Playboy, the Hugh Hefner biopic that Brett Ratner is supposed to direct sometime soon (next year?), is being scripted by John Hoffman, who most recently wrote Queen of the Jews, a piece about former Miss America Bess Myerson that Bill Condon will direct.
This presumably means that the musical biopic approach — first attempted by 8 Mile screenwriter Scott Silver — is out the window. Hoffman’s rewrite is reportedly being penned right now. Late last month Variety‘s Michael Fleming wrote that Ratner and Hoffman found a way to [tell Hefner’s story] that pleased [producer Brian] Grazer and the 81-year- old Hefner…in a meeting at the Playboy Mansion [in mid to late June].”
This is probably for the best. Attempting any kind of musical would be a stretch for a guy of Ratner’s interests and abilities. But two days ago someone slipped me Steve Baigelman‘s rewrite of Silver’s musical version, and a fairly recent one at that with a stamp that says “received by Imagine story dept.” on “Feb. 02, 2007.” And I was kind of wowed. Sink or swim, success or failure, this would be a real movie.
It’s a crazy screenplay, all right — a surreal dreamscape thing that would be more suited to a guy like Terry Gilliam — but it’s also smart, imaginative and out-there. It uses the notion of music and dance as a metaphor for the heady hormonal tonic of sexual liberal-ization in the 1950s and ’60s, when Hefner’s Playboy magazine became a symbol of the loosening of the repressed puritan ethos that America lived under until the first tremors happened in the late ’40s and early ’50s.
Okay, it may have been deemed too crazy but at least it’s up to something fairly bold and brassy — a kind of All That Jazz mixed in with a little Pennies From Heaven seasoning, a touch of The Purple Rose of Cairo and a sprinkling of Charles Dickens‘ “A Christmas Carol.”
It starts in 1985 — the year that Hefner had a stroke that led to a curbing of his houndish pursuits and a general reevaluation of his life. A 59 year-old Hefner is hosting a huge Playboy mansion party and yet — the entire movie essentially happens inside his head — feeling a little empty and sardonic, singing “Is That All There Is?,” the Peggy Lee standard.
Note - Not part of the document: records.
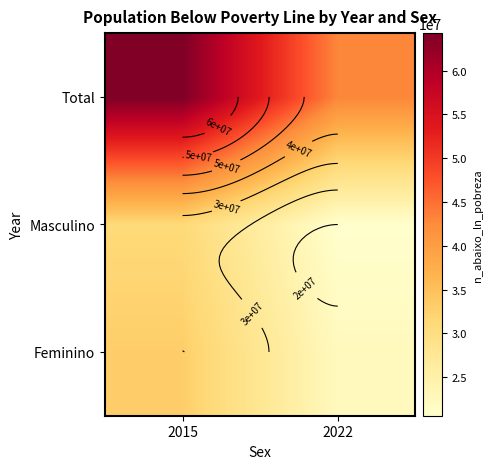

What is the spread (max minus min) of values at 2022?

22399824.6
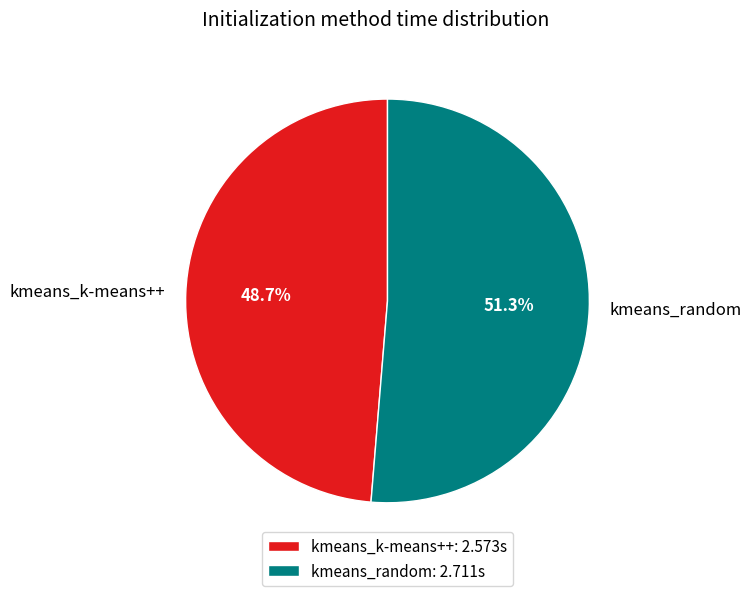

How many slices are in this pie chart?

2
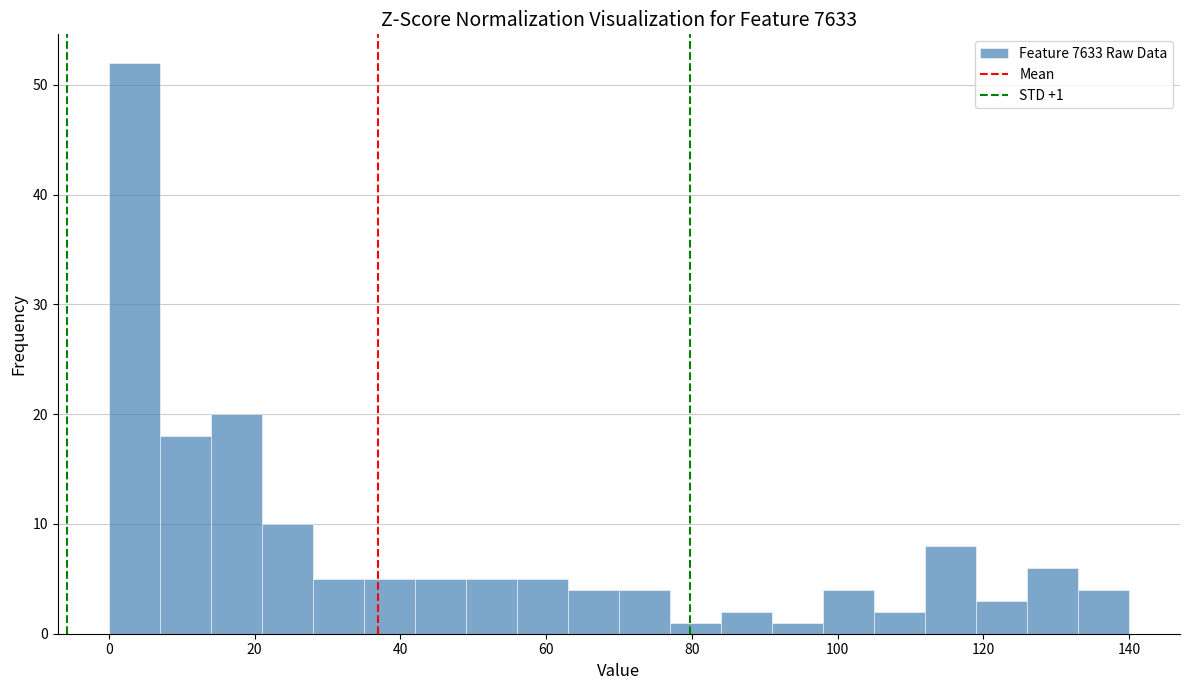

Read against the x-axis, roughly where is the centre of the tallest bar?

4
He’s then startled to see a 26 year-old version of himself talking to one of his girlfriends. Old Hef and young Hef talk their life over (the latter assuming the upper hand), and from there the younger Hef takes us on a song-and-dance tour of Hef’s formative years in Chicago — his repressed childhood, living with his wife Mildred in his parents’ home, a fledgling cartoonist, a frustrating life as a copywriter, spending $9000 to publish the first issue of Playboy in 1953 (i.e., the one with Marilyn Monroe‘s nude calendar pix).
It starts to fast-forward around the two-thirds mark, shooting through the ’60s, ’70s and ’80s. It then moves past ’85 and into the present, ending with an 80 year-old Hef and replay of “Is That All There Is”?
All of the songs in Baigelman’s script are several decades old — mostly background music for the World War II generation. “Witchcraft” (Frank Sinatra), “Got The Moon In My Pocket, Got a Dream Up My Sleeve”, “I Never Knew Heaven Could Speak”, “Nasty Man” “All The Way” (Sinatra makeout song), “Fool That I Am, For Thinking You Loved Me Too”, “You’ve Got to Accentuate The Positive”, “As Time Goes By” and “Pennies From Heaven.” There are two boomer cuts — “And When I Die” (Blood, Sweat and Tears) and “I Got lIfe” (from Hair), plus Prince’s “1999” and Edgar Winter‘s “C’mon and Take a Free Ride.”
Hoffman’s non-musical version will either be a linear biopic (i.e., a boilerplate “this happened, and then this happened, and then this happened” approach). Or some kind of time-flipping, 8 and 1/2-ish, Hefner-looking-back movie — i.e, the Baigelman musical screenplay without songs. Or something else I’m not seeing.
For a few hours there (i.e., before I re-read the trade stories about the Hoffman rewrite), I thought Ratner might actually be planning to direct the Baigelman. That would have been one hell of a move. My respect for Ratner shot up several notches. Then I realized it’ll be something else. I wrote and called Ratner this morning to make sure the Hoffman version will be music-free, but no reply…yet.